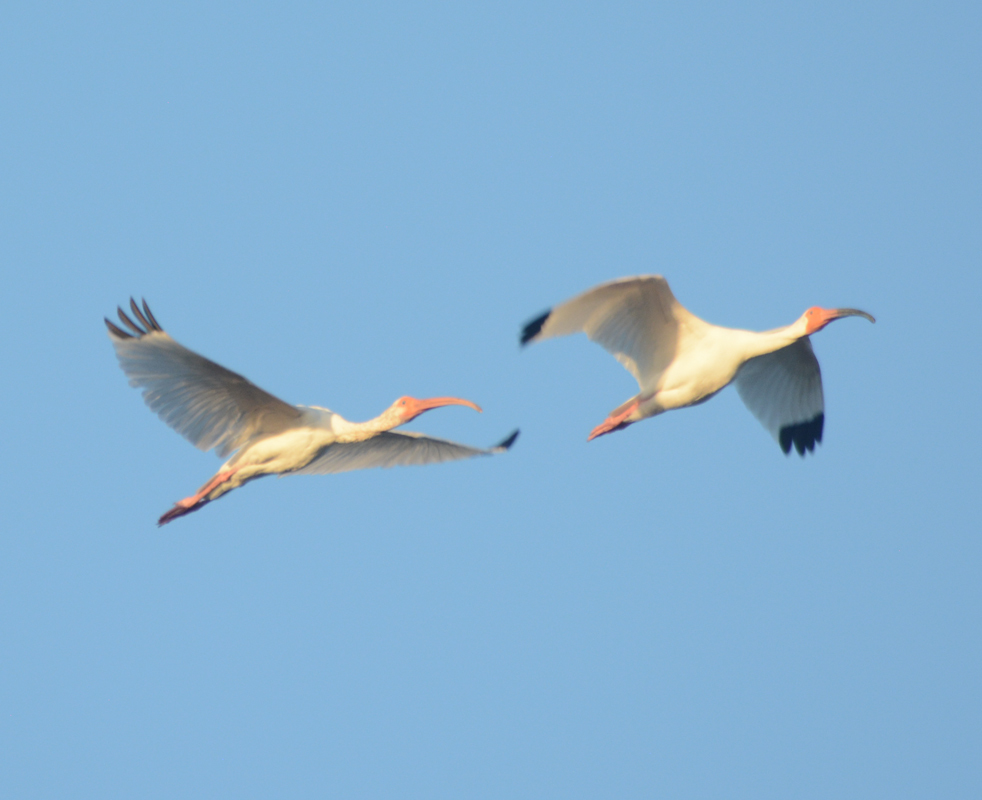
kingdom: Animalia
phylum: Chordata
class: Aves
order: Pelecaniformes
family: Threskiornithidae
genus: Eudocimus
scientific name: Eudocimus albus
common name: White ibis
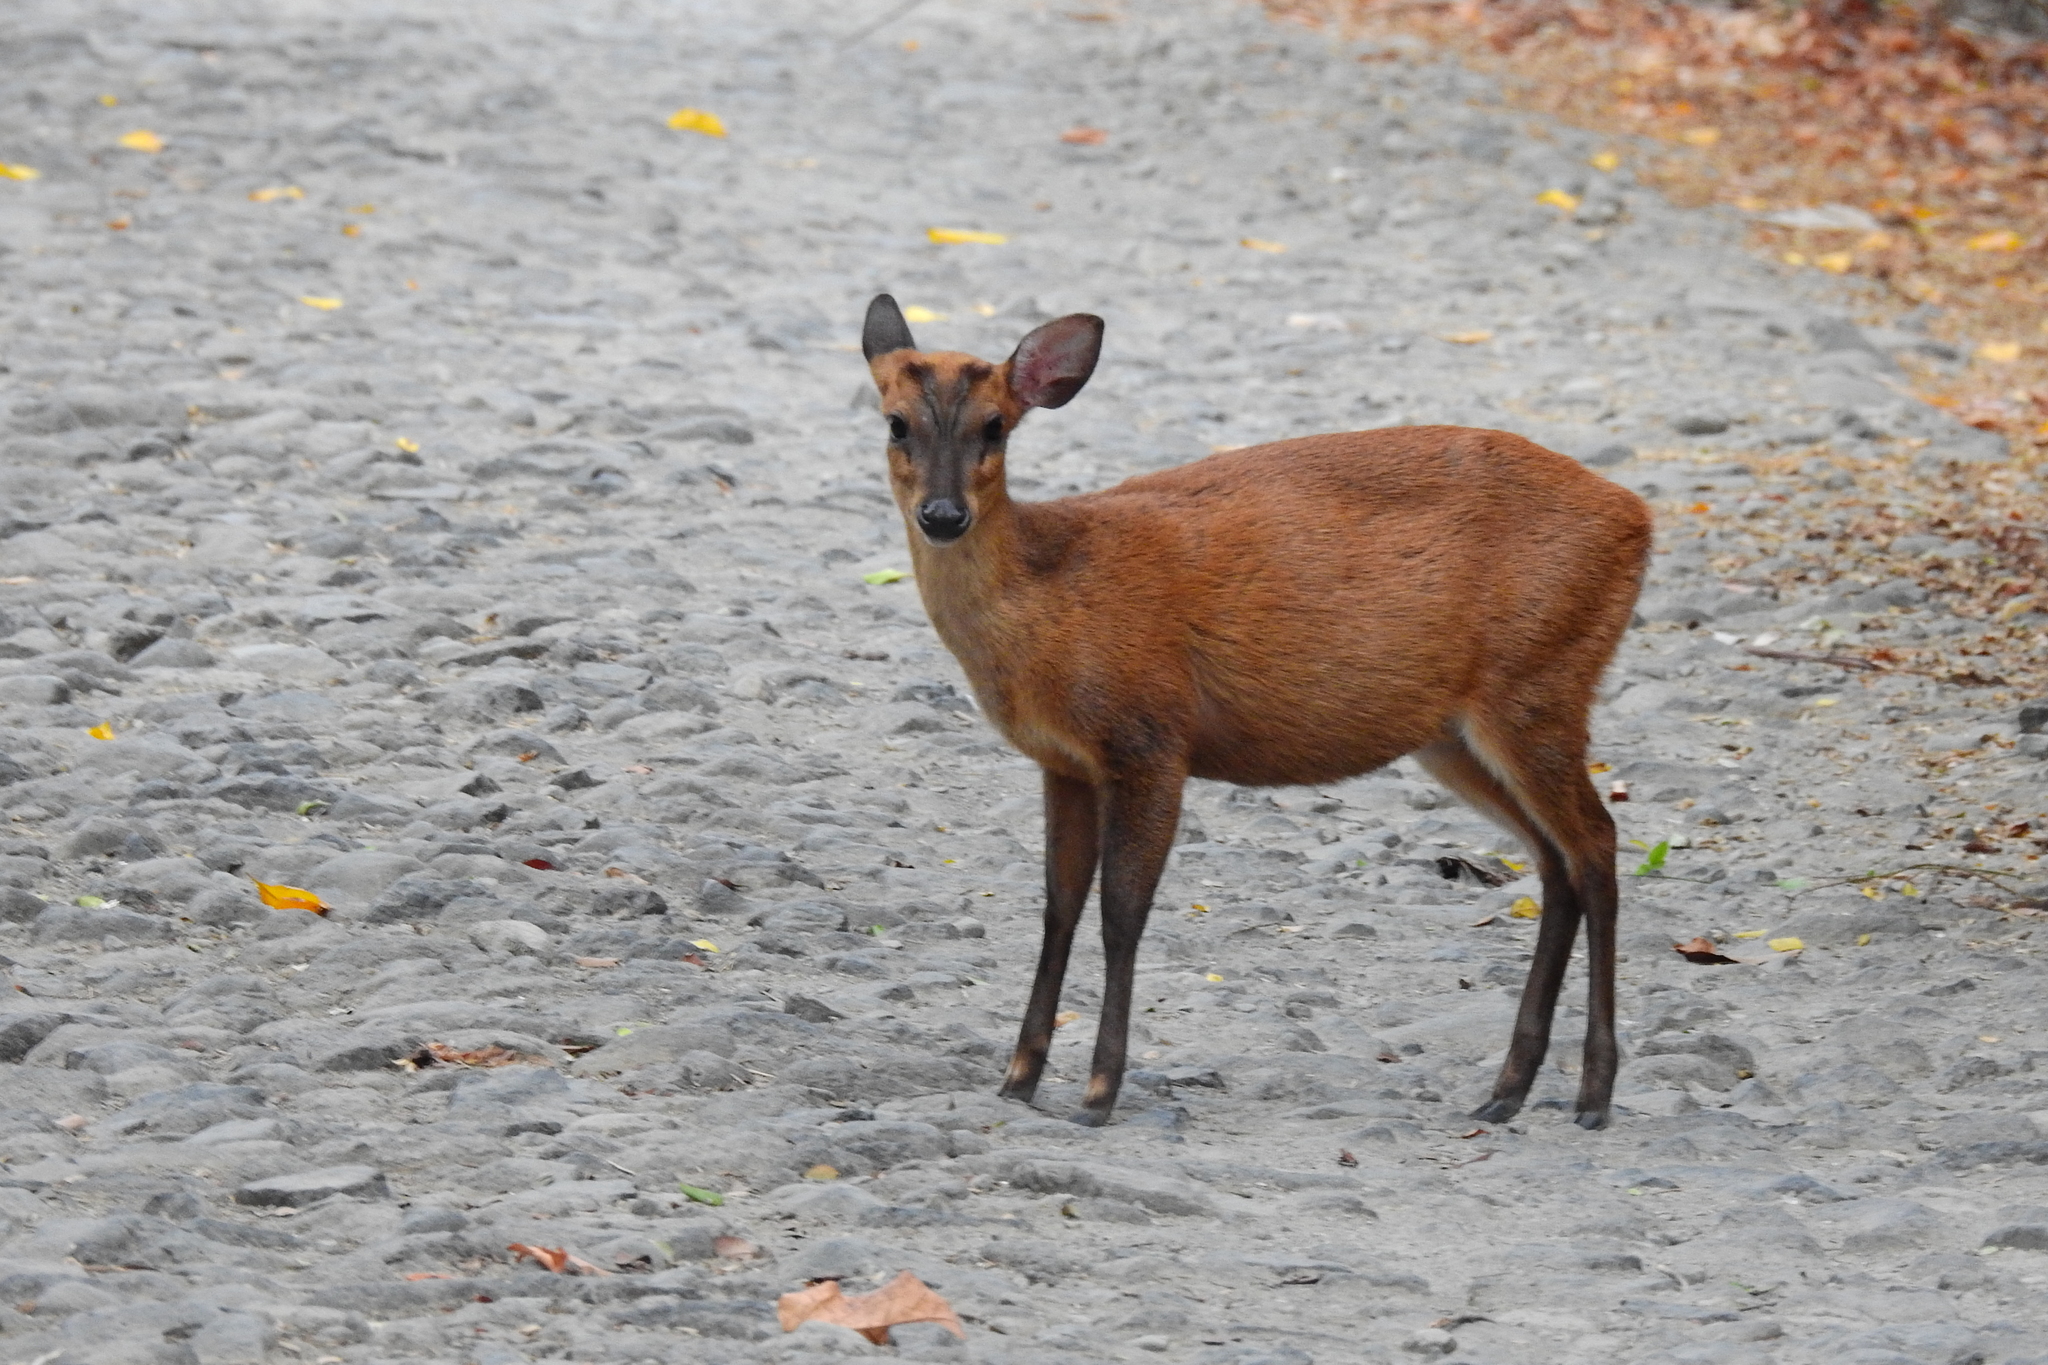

WHAT THE TASK REQUIRES – Rewrite the lines of all the items above, changing "common name" to "everyday name" and keeping everything else the same. Leave the pictures out.

FINISHED EXERCISE –
kingdom: Animalia
phylum: Chordata
class: Aves
order: Pelecaniformes
family: Threskiornithidae
genus: Eudocimus
scientific name: Eudocimus albus
everyday name: White ibis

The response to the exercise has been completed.